SUBJECT: M.S. Thesis Presentation
BY: Patxi Fernandez-Zelaia
TIME: Tuesday, May 15, 2012, 3:00 p.m.
PLACE: MRDC Building, 4211
TITLE: Patxi Fernandez-Zelaia's M.S. Thesis Presentation
COMMITTEE: Dr. Richard Neu, Chair (ME/MSE)
Dr. Steven Antolovich (MSE/ME)
Dr. David McDowell (ME/MSE)


Hot sections of gas engine turbines require specialized materials to withstand extreme conditions present during engine operation. Ni-base superalloys are typically used as blades and disks in the high pressure turbine section as they possess excellent fatigue strength, creep strength and corrosion resistance at elevated temperatures. Components undergo thermomechanical fatigue conditions as a result of transient engine operation. Sharp geometric features, such as cooling holes in blades or fir-tree connections in disks, act as local stress elevators. The material surrounding these stress elevators are potential sites of localized inelastic deformation and crack formation.

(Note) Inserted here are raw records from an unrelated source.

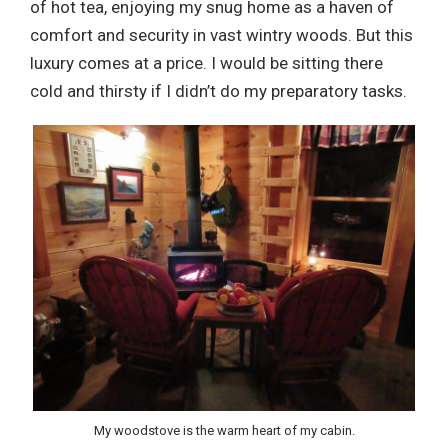
of hot tea, enjoying my snug home as a haven of
comfort and security in vast wintry woods. But this
luxury comes at a price. I would be sitting there
cold and thirsty if I didn’t do my preparatory tasks.
My woodstove is the warm heart of my cabin.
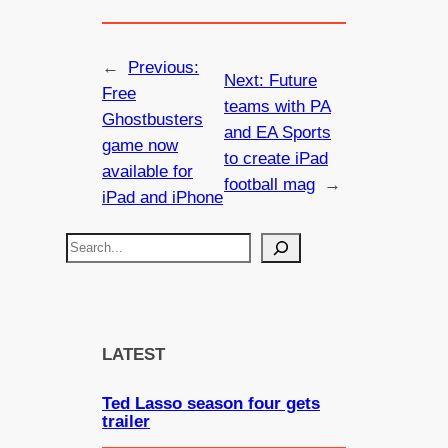
←
Previous:
Next:
Future
Free
teams with PA
Ghostbusters
and EA Sports
game now
to create iPad
available for
football mag
→
iPad and iPhone
S
e
a
r
c
LATEST
h
Ted Lasso season four gets
trailer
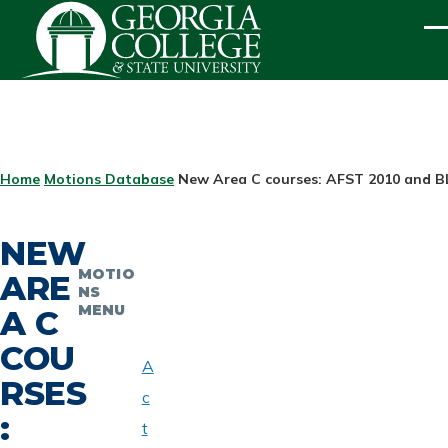
Skip to main content
ME
BREADCRUMB
Home
Motions Database
New Area C courses: AFST 2010 and B
NEW
MOTIO
ARE
NS
MENU
A C
COU
A
RSES
c
:
t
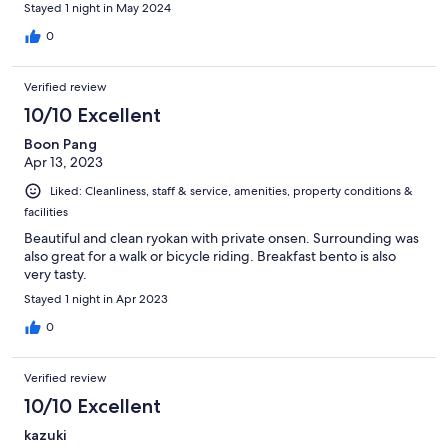
Stayed 1 night in May 2024
0
Verified review
10/10 Excellent
Boon Pang
Apr 13, 2023
Liked: Cleanliness, staff & service, amenities, property conditions &
facilities
Beautiful and clean ryokan with private onsen. Surrounding was
also great for a walk or bicycle riding. Breakfast bento is also
very tasty.
Stayed 1 night in Apr 2023
0
Verified review
10/10 Excellent
kazuki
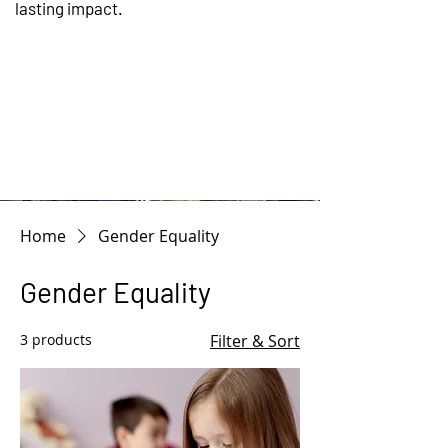
lasting impact.
WHEN WE WOR
Home
Gender Equality
Gender Equality
3 products
Filter & Sort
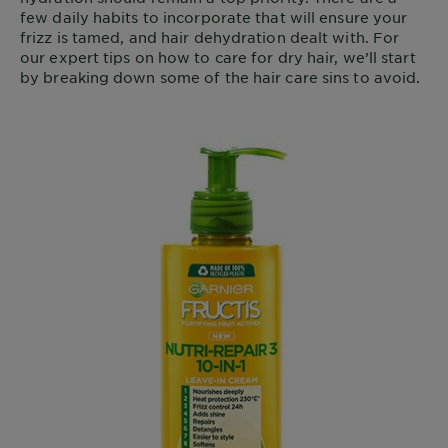
few daily habits to incorporate that will ensure your
frizz is tamed, and hair dehydration dealt with. For
our expert tips on how to care for dry hair, we’ll start
by breaking down some of the hair care sins to avoid.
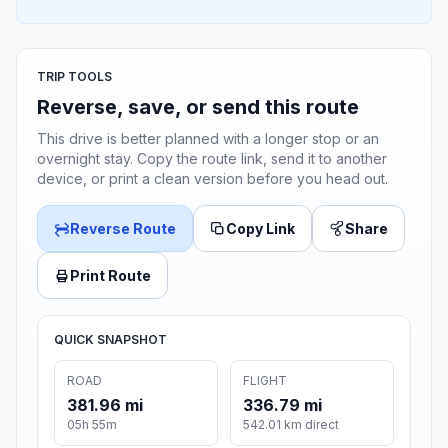
TRIP TOOLS
Reverse, save, or send this route
This drive is better planned with a longer stop or an
overnight stay. Copy the route link, send it to another
device, or print a clean version before you head out.
Reverse Route
Copy Link
Share
Print Route
QUICK SNAPSHOT
ROAD
FLIGHT
381.96 mi
336.79 mi
05h 55m
542.01 km direct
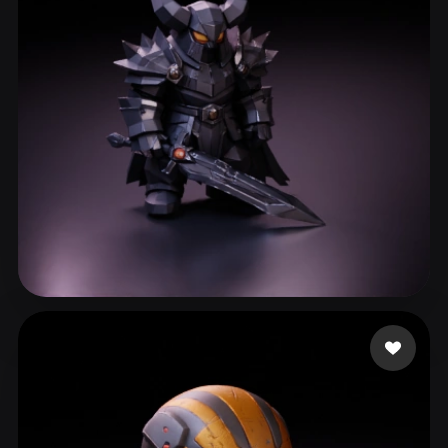
ComfyUI
21
Styles
Abstract
Anime
Cartoon
Cel-Shaded
Fantasy
Flat
Gothic
Hand-Painted
Industrial
Isometric
Low Poly
Medieval
Minimalist
Modern
Organic
Photorealistic
Pixel Art
Realistic
Retro
Stylized
Vallieres Pierce
200 likes
Voxel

To reduce customer costs associated with unnecessary overhauls or engine down-time, gas turbine manufacturers require accurate prediction methods to determine component endurances. The influence of stress concentration severity on thermomechanical fatigue crack formation is of particular importance as cracks often initiate in these hot spots. Circumferentially notched specimens were utilized to perform thermomechanical fatigue experiments on blade material CM247LC DS and disk material PM IN100. A parametric study on CM247LC DS was performed utilizing four notched specimens. Experimental results were coupled with finite element simulations utilizing continuum based constitutive models. The effects of applied boundary conditions on crack initiation life was studied in both alloys by performing experiments under remotely applied force and displacement boundary conditions. Finite element results were utilized to develop a life prediction method for notched components under thermomechanical fatigue conditions.